Combined SNPs sequencing and allele specific proteomics capture reveal functional causality underpinning the 2p25 prostate cancer susceptibility locus

Genome wide association studies (GWASs) have identified numerous risk loci associated with prostate cancer, yet unraveling their functional significance remains elusive. Leveraging our high-throughput SNPs-seq method, we pinpointed rs4519489 within the multi-ancestry GWAS-discovered 2p25 locus as a potential functional SNP due to its significant allelic differences in protein binding. Here, we conduct a comprehensive analysis of rs4519489 and its associated gene, NOL10, employing diverse cohort data and experimental models. Clinical findings reveal a synergistic effect between rs4519489 genotype and NOL10 expression on prostate cancer prognosis and severity. Through unbiased proteomics screening, we reveal that the risk allele A of rs4519489 exhibits enhanced binding to USF1, a novel oncogenic transcription factor (TF) implicated in prostate cancer progression and prognosis, resulting in elevated NOL10 expression. Furthermore, we elucidate that NOL10 regulates cell cycle pathways, fostering prostate cancer progression. The concurrent expression of NOL10 and USF1 correlates with aggressive prostate cancer characteristics and poorer prognosis. Collectively, our study offers a robust strategy for functional SNP screening and TF identification through high-throughput SNPs-seq and unbiased proteomics, highlighting the rs4519489-USF1- NOL10 regulatory axis as a promising biomarker or therapeutic target for clinical diagnosis and treatment of prostate cancer.

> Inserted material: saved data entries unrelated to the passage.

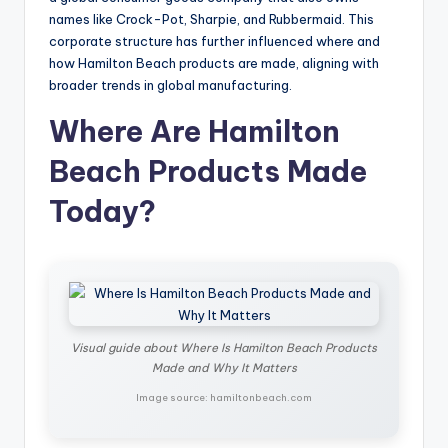
names like Crock-Pot, Sharpie, and Rubbermaid. This
corporate structure has further influenced where and
how Hamilton Beach products are made, aligning with
broader trends in global manufacturing.
Where Are Hamilton
Beach Products Made
Today?
Visual guide about Where Is Hamilton Beach Products
Made and Why It Matters
Image source: hamiltonbeach.com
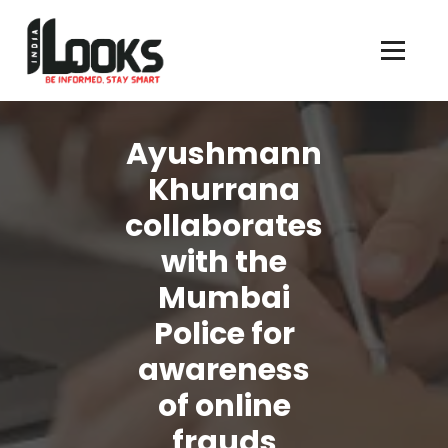
Our Services are Driven by Your Reviews
Ayushmann
Khurrana
collaborates
with the
Mumbai
Police for
awareness
of online
frauds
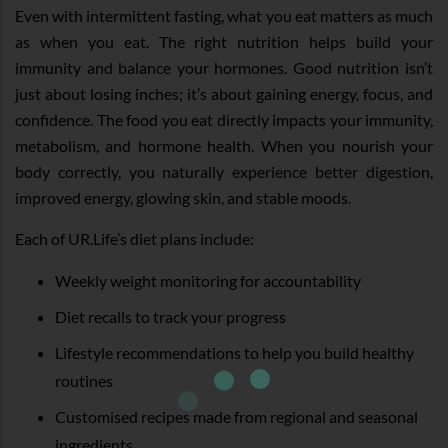
Even with intermittent fasting, what you eat matters as much
as when you eat. The right nutrition helps build your
immunity and balance your hormones. Good nutrition isn’t
just about losing inches; it’s about gaining energy, focus, and
confidence. The food you eat directly impacts your immunity,
metabolism, and hormone health. When you nourish your
body correctly, you naturally experience better digestion,
improved energy, glowing skin, and stable moods.
Each of UR.Life’s diet plans include:
Weekly weight monitoring for accountability
Diet recalls to track your progress
Lifestyle recommendations to help you build healthy
routines
Customised recipes made from regional and seasonal
ingredients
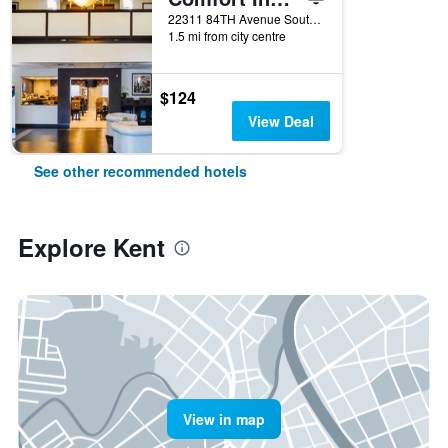
22311 84TH Avenue South, Kent, WA, United States
1.5 mi from city centre
$124
View Deal
See other recommended hotels
Explore Kent
View in map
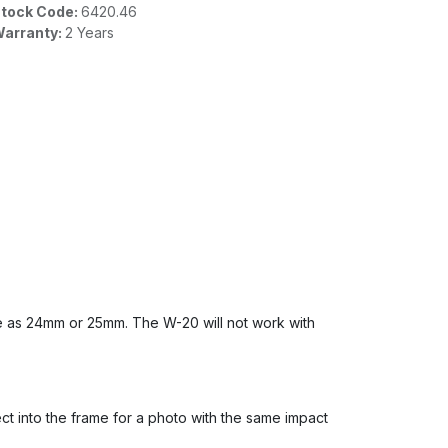
tock Code:
6420.46
arranty:
2 Years
 as 24mm or 25mm. The W-20 will not work with
ect into the frame for a photo with the same impact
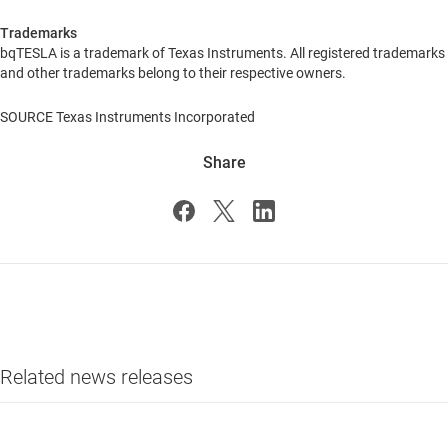
Trademarks
bqTESLA is a trademark of Texas Instruments. All registered trademarks
and other trademarks belong to their respective owners.
SOURCE Texas Instruments Incorporated
Share
Related news releases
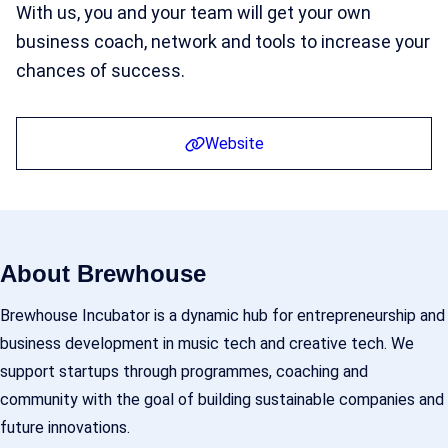
With us, you and your team will get your own
business coach, network and tools to increase your
chances of success.
Website
About Brewhouse
Brewhouse Incubator is a dynamic hub for entrepreneurship and
business development in music tech and creative tech. We
support startups through programmes, coaching and
community with the goal of building sustainable companies and
future innovations.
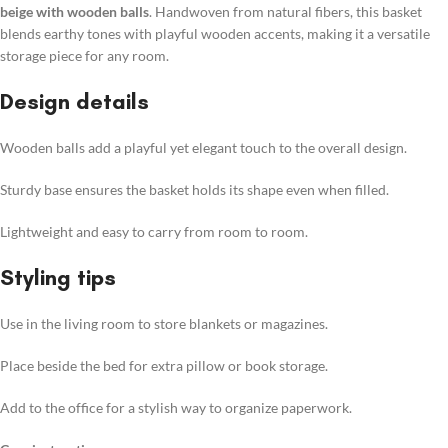
beige with wooden balls
. Handwoven from natural fibers, this basket
blends earthy tones with playful wooden accents, making it a versatile
storage piece for any room.
Design details
Wooden balls add a playful yet elegant touch to the overall design.
Sturdy base ensures the basket holds its shape even when filled.
Lightweight and easy to carry from room to room.
Styling tips
Use in the living room to store blankets or magazines.
Place beside the bed for extra pillow or book storage.
Add to the office for a stylish way to organize paperwork.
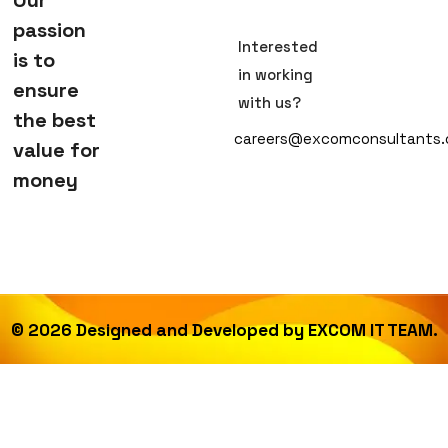
passion
Interested
is to
in working
ensure
with us?
the best
careers@excomconsultants
value for
money
©
2026
Designed and Developed by
EXCOM IT TEAM.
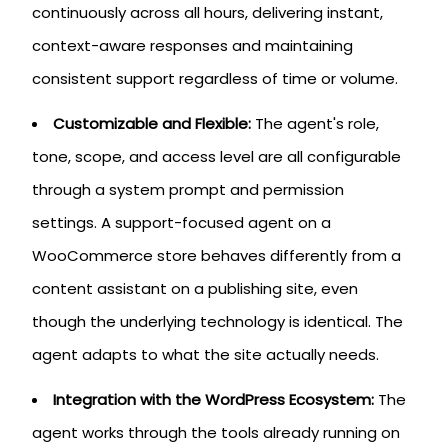
continuously across all hours, delivering instant,
context-aware responses and maintaining
consistent support regardless of time or volume.
Customizable and Flexible:
The agent's role,
tone, scope, and access level are all configurable
through a system prompt and permission
settings. A support-focused agent on a
WooCommerce store behaves differently from a
content assistant on a publishing site, even
though the underlying technology is identical. The
agent adapts to what the site actually needs.
Integration with the WordPress Ecosystem:
The
agent works through the tools already running on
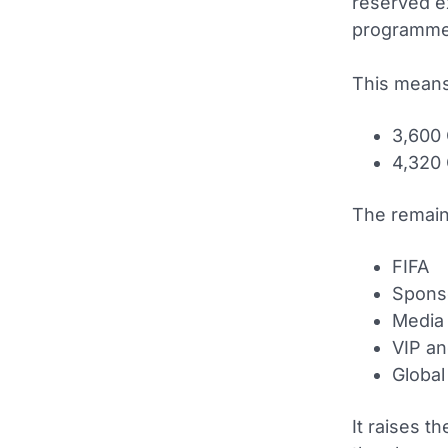
reserved e
programme
This means
3,600 
4,320 
The remaini
FIFA
Spons
Media
VIP an
Global 
It raises t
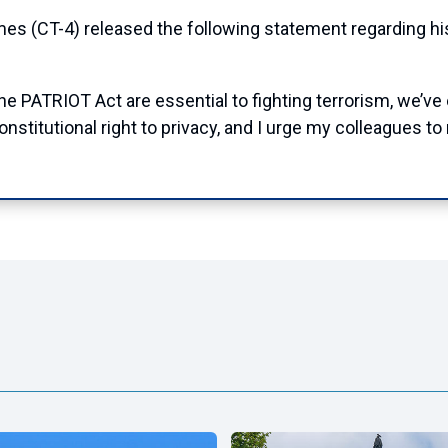
T-4) released the following statement regarding his 
he PATRIOT Act are essential to fighting terrorism, we’ve 
nstitutional right to privacy, and I urge my colleagues to 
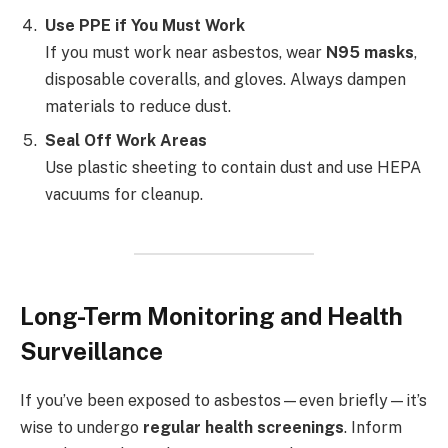
Use PPE if You Must Work
If you must work near asbestos, wear
N95 masks
,
disposable coveralls, and gloves. Always dampen
materials to reduce dust.
Seal Off Work Areas
Use plastic sheeting to contain dust and use HEPA
vacuums for cleanup.
Long-Term Monitoring and Health
Surveillance
If you’ve been exposed to asbestos—even briefly—it’s
wise to undergo
regular health screenings
. Inform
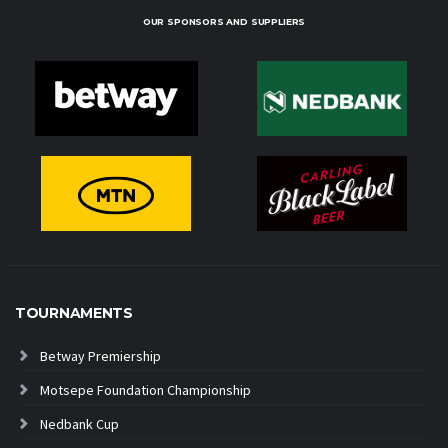
OUR SPONSORS AND SUPPLIERS
TOURNAMENTS
Betway Premiership
Motsepe Foundation Championship
Nedbank Cup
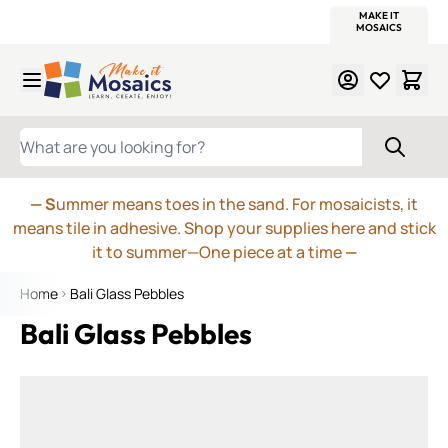
WITSEND
SMALTI.COM
MOSAIC SMALTI
MAKE IT
MOSAIC
MEXICAN
ITALIAN
MOSAICS
Skip to Content
WHAT ARE YOU LOOKING FOR?
— S
ummer means toes in the sand. For mosaicists, it
means tile in adhesive. Shop your supplies here and stick
it to summer—One piece at a time
—
Home
Bali Glass Pebbles
Bali Glass Pebbles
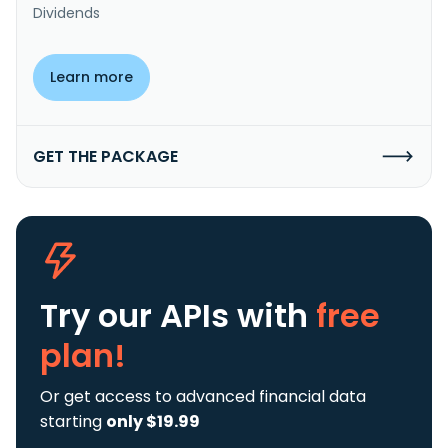
Dividends
Learn more
GET THE PACKAGE
Try our APIs
with
free
plan!
Or get access to advanced financial data
starting
only $19.99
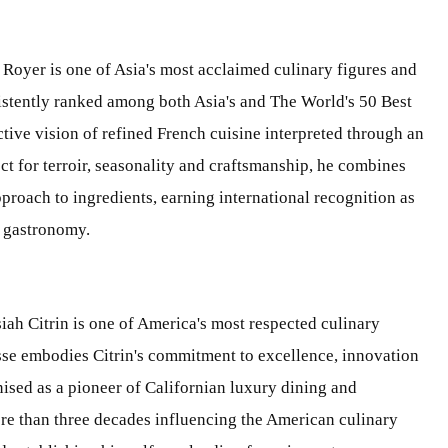
 Royer is one of Asia's most acclaimed culinary figures and
sistently ranked among both Asia's and The World's 50 Best
ctive vision of refined French cuisine interpreted through an
t for terroir, seasonality and craftsmanship, he combines
proach to ingredients, earning international recognition as
y gastronomy.
iah Citrin is one of America's most respected culinary
sse embodies Citrin's commitment to excellence, innovation
ised as a pioneer of Californian luxury dining and
ore than three decades influencing the American culinary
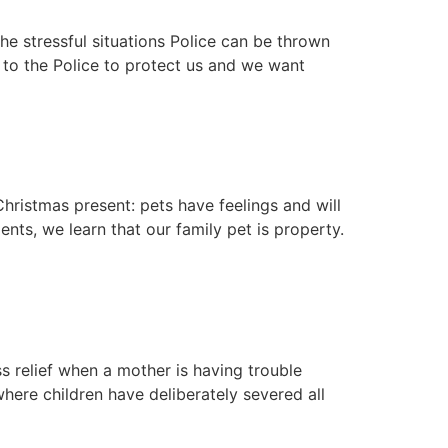
he stressful situations Police can be thrown
k to the Police to protect us and we want
hristmas present: pets have feelings and will
ts, we learn that our family pet is property.
 relief when a mother is having trouble
here children have deliberately severed all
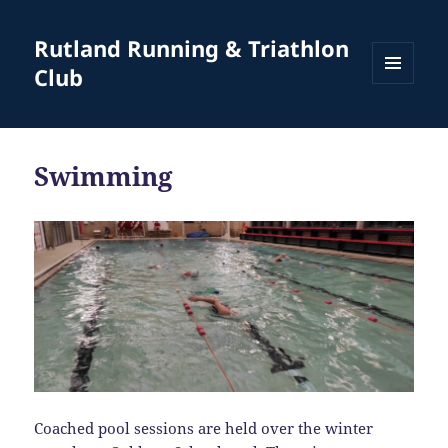
Rutland Running & Triathlon
Club
MENU
AND
WIDGETS
Swimming
Coached pool sessions are held over the winter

To examine the potential enhancer functionality of the rs4519489 region, we performed chromatin immunoprecipitation sequencing (ChIP-seq) experiments for epigenetic markers in various cell lines and clinical specimens. Expanding ChIP-seq to include histone modifications in both normal and tumor prostate tissues from the CPGEA cohort confirmed enhancer/promoter activity at rs4519489, reinforcing its functional gene regulatory role. Subsequently, to assess the impact of NOL10 or USF1 knockdown on downstream gene expression, we performed RNA sequencing analysis to identify differentially expressed genes (DEGs) in LNCaP,DU145,PC3, and 22Rv1 cells treated with shRNA or siRNA targeting NOL10 or USF1.